Kemal ETLEÇ (DİDİM POSTASI)- Didim Belediye Başkanı Atabay konuya ilişkin yaptığı konuşmada; “İnsan yaşamına etki edecek doğaya karşı yapılan darbeye karşı durmak durumundayız. Bizler burada bunu savunuyoruz. Ben hem kişisel olarak hem de tüm halkın düşüncesini dile getirmek istiyorum. Yanlış bir yerden döner. Bugüne kadar birçok yanlış bir çok noktadan dönmüştür. Zeytin konusunda bu yanlıştan dönüleceğini, aklıselimin tekrar galip geleceğini düşünüyorum. Hiçbir şey yetkiyi elinize geçirdiğiniz kararlarla hayata geçmesi mümkün değildir. Bu kararları alabilirsiniz ama tatbikatta uygulamak bu kadar kolay değildir. Buradaki insanlar çoluğunun çocuğunun gelecekteki yaşamını korumak için haykırıyor. Son zamanlarda ülkemizde doğayla ilgili emrivaki kararlar alınıyor. Bunların düzeleceğini umuyorum. Kağıt üzerinde alınan kararlar tatbikata geçmeden düzelirse mesele yok ama tatbikata geçtikten sonra kanunlar çevresinde tepkimizi göstermek zorundayız. Balık çiftlikleri konusunda nasıl tepkimiz karşılık bulduysa, Türkiye’nin her yerinde bu tepkiler gösterildi. Tepkiler altın madenleri için gösterildi. Zeytin konusunda da düzeleceğine inanıyorum, demokratik mücadelemizi kanunlar çerçevesinde yapacağız. Bizler medeni insanlarız ama bu medeniyet doğayı katletmemelidir" dedi.

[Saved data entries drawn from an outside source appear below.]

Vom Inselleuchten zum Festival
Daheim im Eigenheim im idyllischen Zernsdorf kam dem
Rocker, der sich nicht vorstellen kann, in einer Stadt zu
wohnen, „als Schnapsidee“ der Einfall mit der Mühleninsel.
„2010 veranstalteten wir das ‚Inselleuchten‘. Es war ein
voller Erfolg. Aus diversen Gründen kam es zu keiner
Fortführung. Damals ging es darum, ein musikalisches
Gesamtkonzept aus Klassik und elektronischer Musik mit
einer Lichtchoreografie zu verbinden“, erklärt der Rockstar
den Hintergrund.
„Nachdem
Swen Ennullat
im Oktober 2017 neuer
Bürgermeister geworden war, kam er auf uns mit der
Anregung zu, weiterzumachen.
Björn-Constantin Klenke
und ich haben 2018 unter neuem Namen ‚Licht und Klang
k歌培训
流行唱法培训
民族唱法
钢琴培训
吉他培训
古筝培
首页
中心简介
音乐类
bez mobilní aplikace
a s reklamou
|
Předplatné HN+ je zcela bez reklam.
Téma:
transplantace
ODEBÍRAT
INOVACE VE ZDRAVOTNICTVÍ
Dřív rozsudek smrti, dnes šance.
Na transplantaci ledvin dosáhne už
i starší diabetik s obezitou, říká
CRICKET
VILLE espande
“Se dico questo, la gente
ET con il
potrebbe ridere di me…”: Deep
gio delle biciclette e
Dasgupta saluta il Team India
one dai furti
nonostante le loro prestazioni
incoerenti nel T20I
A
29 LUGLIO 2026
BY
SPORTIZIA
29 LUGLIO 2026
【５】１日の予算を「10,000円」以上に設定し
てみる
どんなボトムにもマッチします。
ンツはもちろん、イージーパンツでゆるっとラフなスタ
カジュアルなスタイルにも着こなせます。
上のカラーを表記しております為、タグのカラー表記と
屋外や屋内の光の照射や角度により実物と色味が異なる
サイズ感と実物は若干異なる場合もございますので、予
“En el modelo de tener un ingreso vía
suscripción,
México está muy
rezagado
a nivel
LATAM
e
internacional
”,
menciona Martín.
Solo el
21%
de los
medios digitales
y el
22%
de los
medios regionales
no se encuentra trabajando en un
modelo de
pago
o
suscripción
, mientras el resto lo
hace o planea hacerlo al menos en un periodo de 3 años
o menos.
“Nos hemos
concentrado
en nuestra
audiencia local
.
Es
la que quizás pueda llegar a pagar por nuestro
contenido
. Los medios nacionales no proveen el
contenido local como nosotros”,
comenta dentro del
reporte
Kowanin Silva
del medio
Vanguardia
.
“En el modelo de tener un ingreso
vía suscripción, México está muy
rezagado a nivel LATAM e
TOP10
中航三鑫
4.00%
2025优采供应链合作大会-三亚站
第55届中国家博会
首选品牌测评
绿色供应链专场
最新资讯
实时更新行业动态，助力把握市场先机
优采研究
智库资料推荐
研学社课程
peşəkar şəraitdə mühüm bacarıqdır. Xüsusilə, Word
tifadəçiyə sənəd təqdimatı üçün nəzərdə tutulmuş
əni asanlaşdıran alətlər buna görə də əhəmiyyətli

AYÇEP Başkanı Mehmet Vergili ise “ Bu güne kadar kurdu, kuşu bizi besleyen zeytin ana yurdundan sökülüp atılmaya çalışılıyor. Kısa dönemde elde edilecek karlar için binlerce yıllık zeytin ağaçlarımızı yok etmeye çalışıyorlar. Bu kararnameler ile yapılan düzenlemeler kanunlara göre suçtur. Bu düzenlemenin bir an önce iptal edilmesini istiyoruz. Bu düzenleme yok hükmündedir.” İfadelerinde bulundu.

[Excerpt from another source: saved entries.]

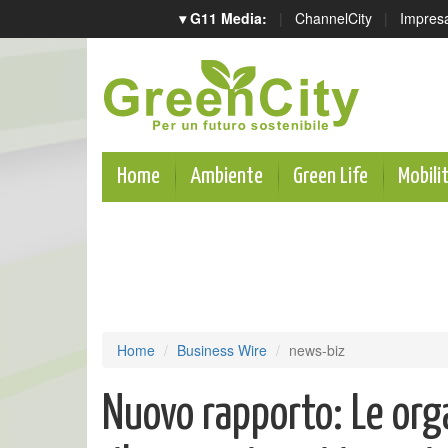
▾ G11 Media:
|
ChannelCity
|
Impres
Home
Ambiente
Green Life
Mobili
Home
Business Wire
news-biz
Nuovo rapporto: Le orga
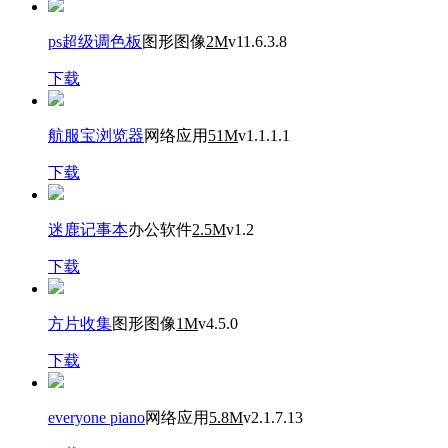
ps超级调色板
图形图像
2M
v11.6.3.8
下载
航服宝浏览器
网络应用
51M
v1.1.1.1
下载
迷鹿记事本
办公软件
2.5M
v1.2
下载
方片收集
图形图像
1M
v4.5.0
下载
everyone piano
网络应用
5.8M
v2.1.7.13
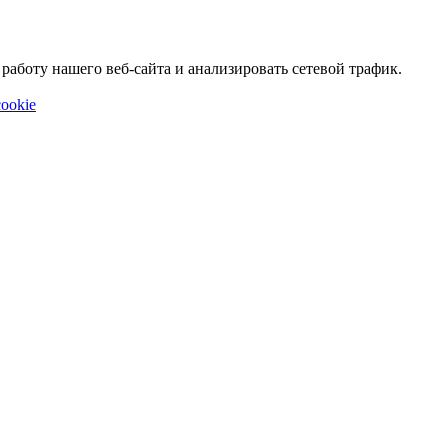
аботу нашего веб-сайта и анализировать сетевой трафик.
ookie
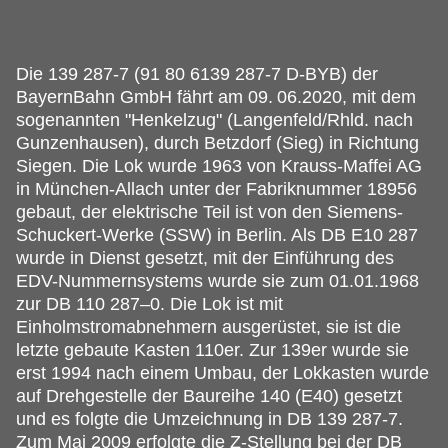
Die 139 287-7 (91 80 6139 287-7 D-BYB) der
BayernBahn GmbH fährt am 09.
06.2020, mit dem
sogenannten "Henkelzug" (Langenfeld/Rhld. nach
Gunzenhausen), durch Betzdorf (Sieg) in Richtung
Siegen. Die Lok wurde 1963 von Krauss-Maffei AG
in München-Allach unter der Fabriknummer 18956
gebaut, der elektrische Teil ist von den Siemens-
Schuckert-Werke (SSW) in Berlin. Als DB E10 287
wurde in Dienst gesetzt, mit der Einführung des
EDV-Nummernsystems wurde sie zum 01.01.1968
zur DB 110 287–0. Die Lok ist mit
Einholmstromabnehmern ausgerüstet, sie ist die
letzte gebaute Kasten 110er. Zur 139er wurde sie
erst 1994 nach einem Umbau, der Lokkasten wurde
auf Drehgestelle der Baureihe 140 (E40) gesetzt
und es folgte die Umzeichnung in DB 139 287-7.
Zum Mai 2009 erfolgte die Z-Stellung bei der DB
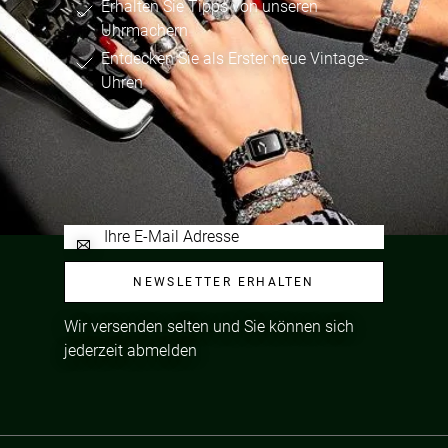
Erhalten Sie Tipps von unseren
Uhrmachern
Entdecken Sie als Erster neue Vintage-
Uhren
NEWSLETTER ERHALTEN
Wir versenden selten und Sie können sich
jederzeit abmelden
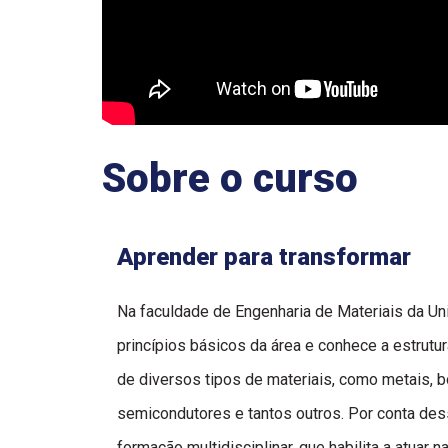
Sobre o curso
Aprender para transformar
Na faculdade de Engenharia de Materiais da U
princípios básicos da área e conhece a estrutu
de diversos tipos de materiais, como metais, b
semicondutores e tantos outros. Por conta de
formação multidisciplinar, que habilita a atuar 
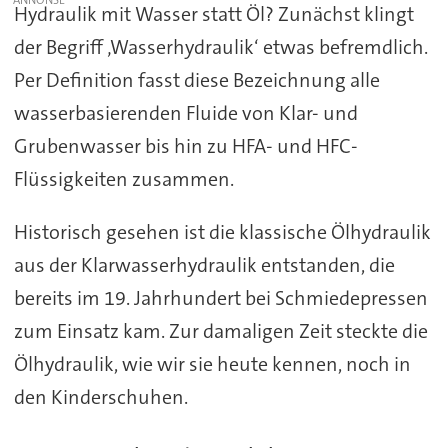
Hydraulik mit Wasser statt Öl? Zunächst klingt
der Begriff ‚Wasserhydraulik‘ etwas befremdlich.
Per Definition fasst diese Bezeichnung alle
wasserbasierenden Fluide von Klar- und
Grubenwasser bis hin zu HFA- und HFC-
Flüssigkeiten zusammen.
Historisch gesehen ist die klassische Ölhydraulik
aus der Klarwasserhydraulik entstanden, die
bereits im 19. Jahrhundert bei Schmiedepressen
zum Einsatz kam. Zur damaligen Zeit steckte die
Ölhydraulik, wie wir sie heute kennen, noch in
den Kinderschuhen.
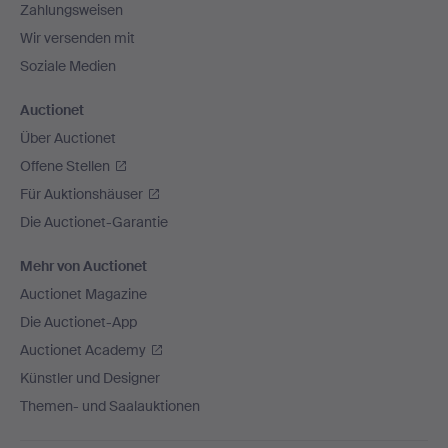
Zahlungsweisen
Wir versenden mit
Soziale Medien
Auctionet
Über Auctionet
Offene Stellen
Für Auktionshäuser
Die Auctionet-Garantie
Mehr von Auctionet
Auctionet Magazine
Die Auctionet-App
Auctionet Academy
Künstler und Designer
Themen- und Saalauktionen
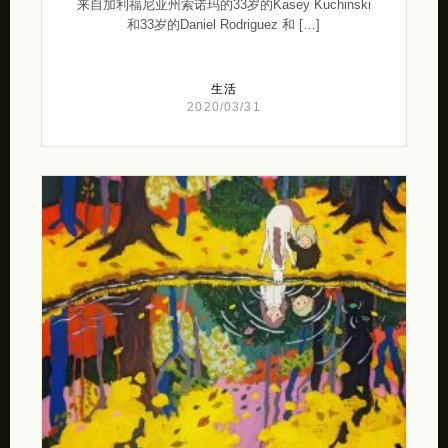
来自加利福尼亚州索诺玛的33岁的Kasey Kuchinski
和33岁的Daniel Rodriguez 和 […]
生活
2020/03/31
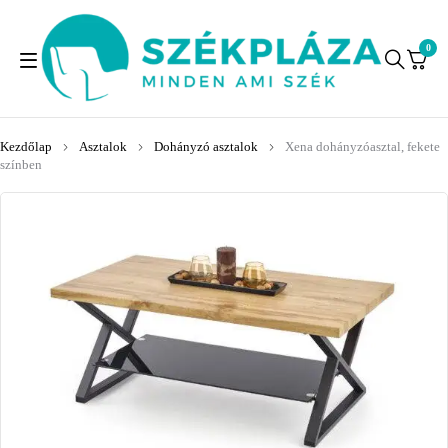
0
Kezdőlap
Asztalok
Dohányzó asztalok
Xena dohányzóasztal, fekete
színben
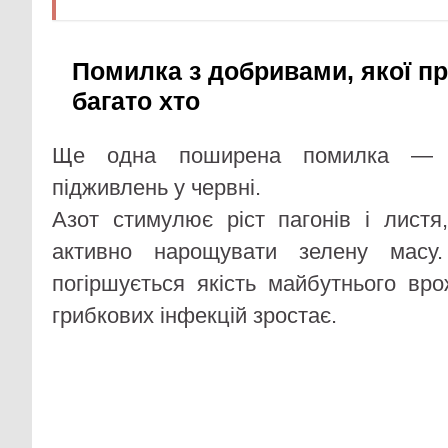
Помилка з добривами, якої п
багато хто
Ще одна поширена помилка — н
підживлень у червні.
Азот стимулює ріст пагонів і лист
активно нарощувати зелену масу
погіршується якість майбутнього вр
грибкових інфекцій зростає.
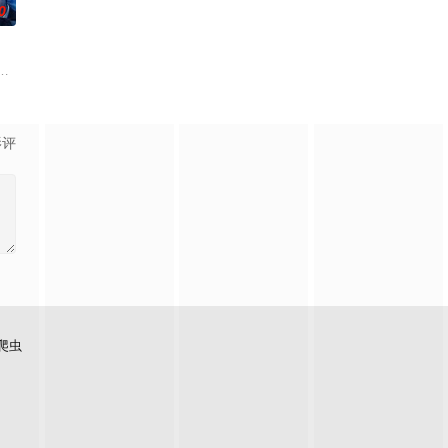
0
 饰）因共同的电影爱好而结缘。在千晴告白
。不起眼的高中生三井宏太在好友内新次郎的邀请下加入了钓鱼部。虽然听说
影评
爬虫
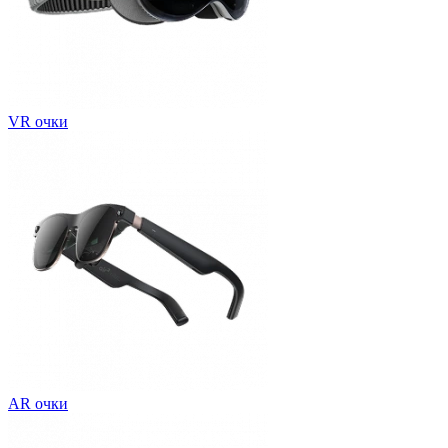
VR очки
AR очки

Didim Derneği adına Saime Özaslan’ın okuduğu basın açıklamasında; “Ölmez yani zeytin ağacı, yüzyıllar önce Homeros’un kulağına şöyle fısıldamış: 'Herkese aidim ve kimseye ait değilim; siz gelmeden önce buradaydım, siz gittikten sonra da burada olacağım.'
Mart 2022 tarihli ve 31765 sayılı Resmî Gazete’de yayımlanan Maden Yönetmeliğinde Değişiklik Yapılmasına Dair Yönetmelik ile birlikte; elektrik ihtiyacını karşılamak üzere yürütülen madencilik faaliyetlerinin tapuda zeytinlik olarak kayıtlı alanlara denk gelmesi ve faaliyetlerin başka alanlarda yürütülmesinin mümkün olmaması durumunda madencilik faaliyetlerinin bitimi sonrasında maden sahasının rehabilite edilip eski hale getirilmesi şartıyla zeytinliklerin maden sahasına dönüştürülebilmesinin önü açılmıştır.
Ancak biliyoruz ki, madencilik faaliyetlerinin bitimi sonrasında sahanın rehabilite edilmesi; madencilik için yok edilen zeytinlikleri geri getirmeyecek, zeytinliklerin bulunduğu sahaların eski haline getirilmesi uzun yıllar alacak ve yetişmiş zeytin ağaçları rant uğruna heba edilecektir. Böylesi düzenlemelerin gelecek nesillerin kullanması gereken kaynakları yok edeceğini, ekosistemde dönüşü olmayan yıkımlara yol açacağını, bu tür yönetmeliklerin ekonomik çıkarlar uğruna kamu yararını yok sayarak doğayı tahrip edecek projelerin önünü açtığını ne yazık ki yaşayarak gördük, görüyoruz… Anayasal Hukuk Devletlerinde; Yasalar Anayasaya, Yönetmelikler ise Yasalara aykırı düzenlenemez. 1939 tarihli Zeytinciliğin Islahı ve Yabanilerinin Aşılattırılması Hakkında Kanun; zeytinliklerin korunmasını ve geliştirilmesin" ifadelerini kullandı.